Today, CableLabs is running an impressive vendor certification process for cable modems. The current focus is on DOCSIS V1.0. Several vendors have just been recently certified. The acceptance of DOCSIS in the cable operator community is predicated on sufficient vendors being certified and product being available. DOCSIS V1.0 was originally predicted to begin large roll out in Fall 1998, however delays with vendors and the certification process itself has pushed that out at least nine months. Summer 1999 should see the beginning of wide spread roll out in North America of Version 1.0 modems. The first release of the DOCSIS Version 1.1 specification became available in March 1999. It is expected that vendors will move rapidly to DOCSIS Version 1.1 capable hardware and software. DOCSIS Version 1.1 certification is dependent on CableLabs's efforts. Note that DOCSIS Version 1.1 certification requires DOCSIS Version 1.0 certification;

Version 1.1 is in addition to Version 1.0 operation, not a replacement for Version 1.0 operation. Version 1.1 is fully backward compatible to Version 1.0. Subscribers who purchase Version 1.1 cable modems can enjoy DOCSIS service anywhere provided, with Version 1.1 services sup-ported only on those systems which are enable for Version 1.1.

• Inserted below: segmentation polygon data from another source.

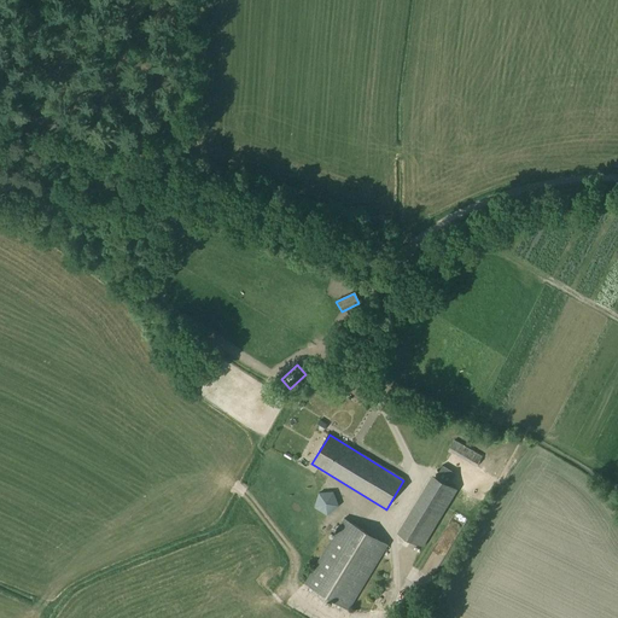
[(448,452),(496,479),(503,468),(454,441),(448,452)]
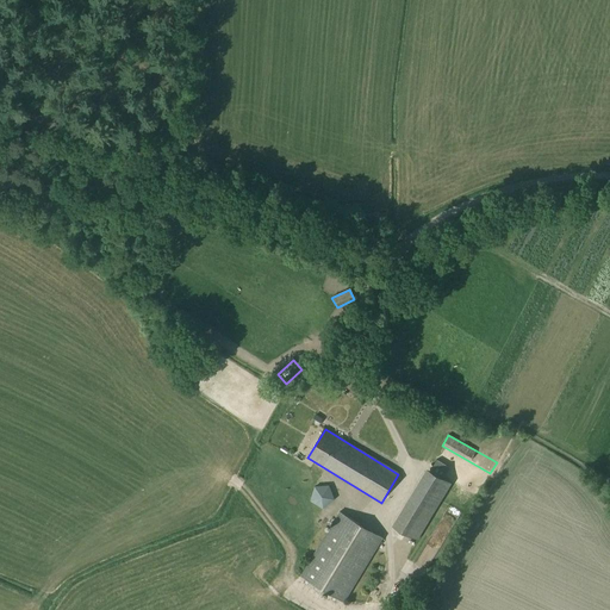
[(427,468),(392,526),(417,541),(452,484),(427,468)]
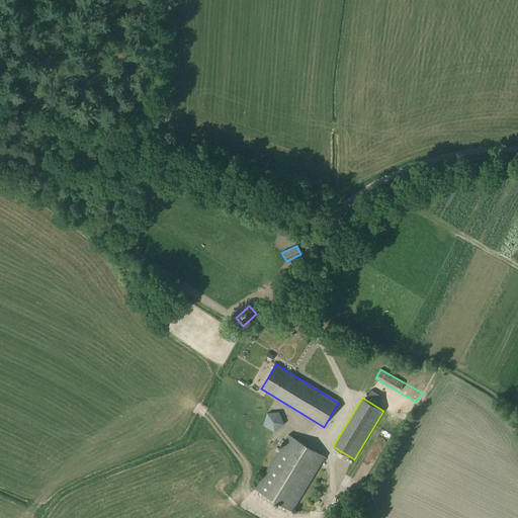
[(263,425),(274,433),(284,424),(279,412),(267,413),(263,425)]
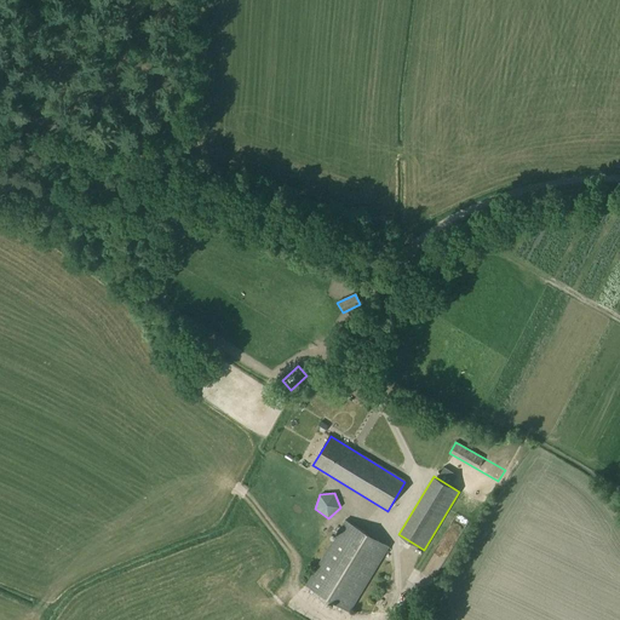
[(349,613),(389,547),(345,521),(305,586),(349,613)]
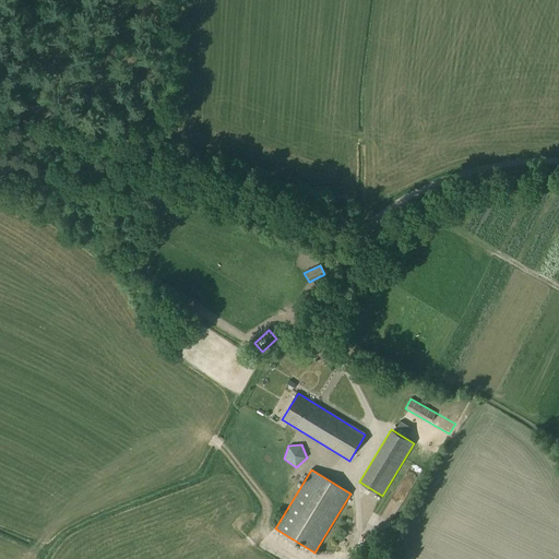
All buildings are outlined.
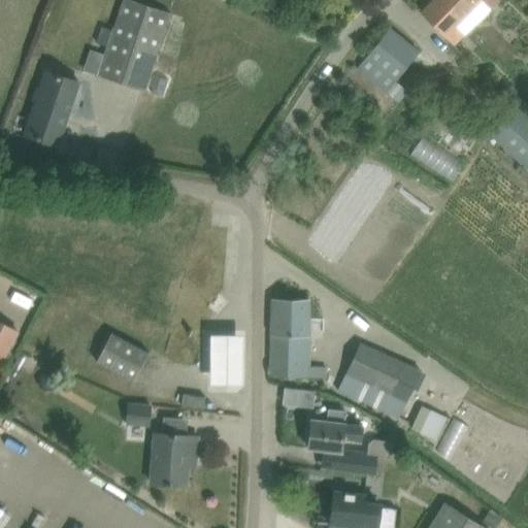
[(97,75),(142,90),(168,13),(130,0),(122,0),(103,55),(97,75)]
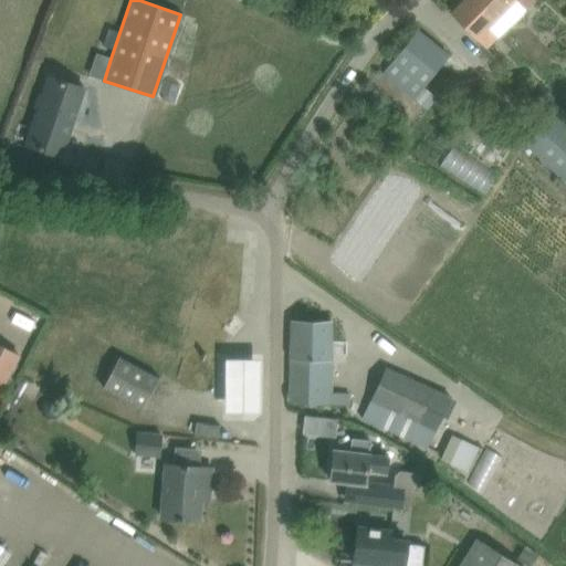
[(486,28),(503,10),(512,0),(514,0),(524,9),(532,0),(462,0),(451,12),(485,48),(495,38),(486,28)]
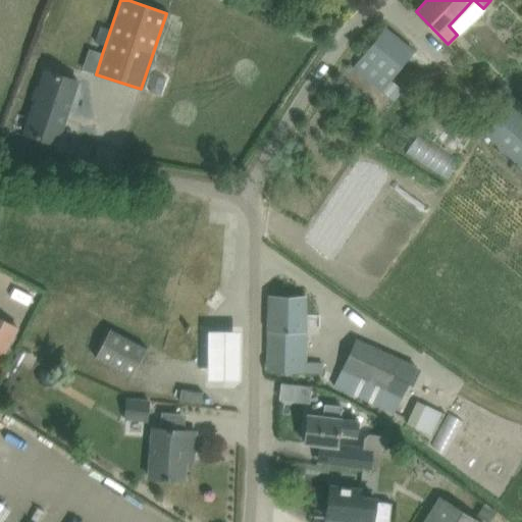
[(392,100),(401,89),(388,79),(404,60),(412,50),(384,28),(352,67),(368,81),(392,100)]
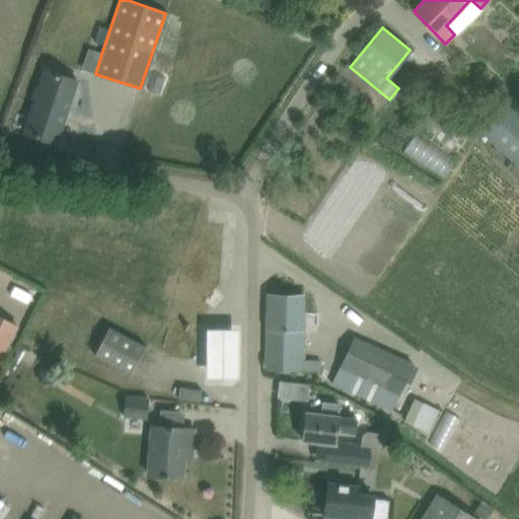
[(88,49),(81,69),(95,74),(101,54),(88,49)]
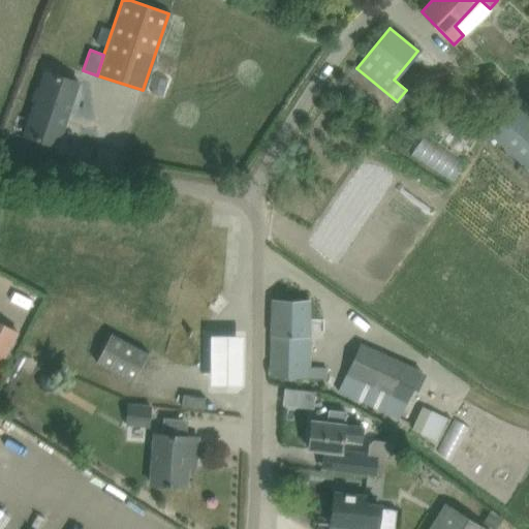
[(57,146),(79,82),(45,71),(24,134),(57,146)]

There is another DOCSIS RFI project effort underway called Version 1.2, which adds the support for high performance upstream physical RF channels. Version 1.2 is being developed in conjunction with the efforts of the IEEE 802.14 Hi Performance Physical-working group. Version 1.2 cable modems will need to be separately certified for Version 1.0, Version 1.1 and Version 1.2 operation. As Version 1.2 is only a physical RF channel improvement addition to Version 1.1; all issues relating to open access provisioning for Version 1.1 will apply equally to Version 1.2.

NOTE: prior to DOCSIS being widely available, there are a number of proprietary cable modem systems being deployed in the United States. The vendors include 3Com, ADC, Com21, Hybrid Networks, LANCity (became Bay Networks, now Nortel), Motorola, Phasecom, Terayon, Zenith, and others. Of these, Motorola, LANCity (now Nortel), Com21, and Terayon are the most deployed. The number of cable modems deployed in North America is on the order of several hundred thousand. Of these vendors, the Com21 system is the only one that directly supports open access provisioning by use of direct Layer 2 Virtual LAN support and ATM networking (similar to DSL), which more or less gets close to providing the ideal open access system. At this time, there are cable overbuilders (e.g. Knology, south east U.S.) who are using Layer 3 approaches (enumerated later in this paper) to provide less than ideal, but workable, open access provisioning.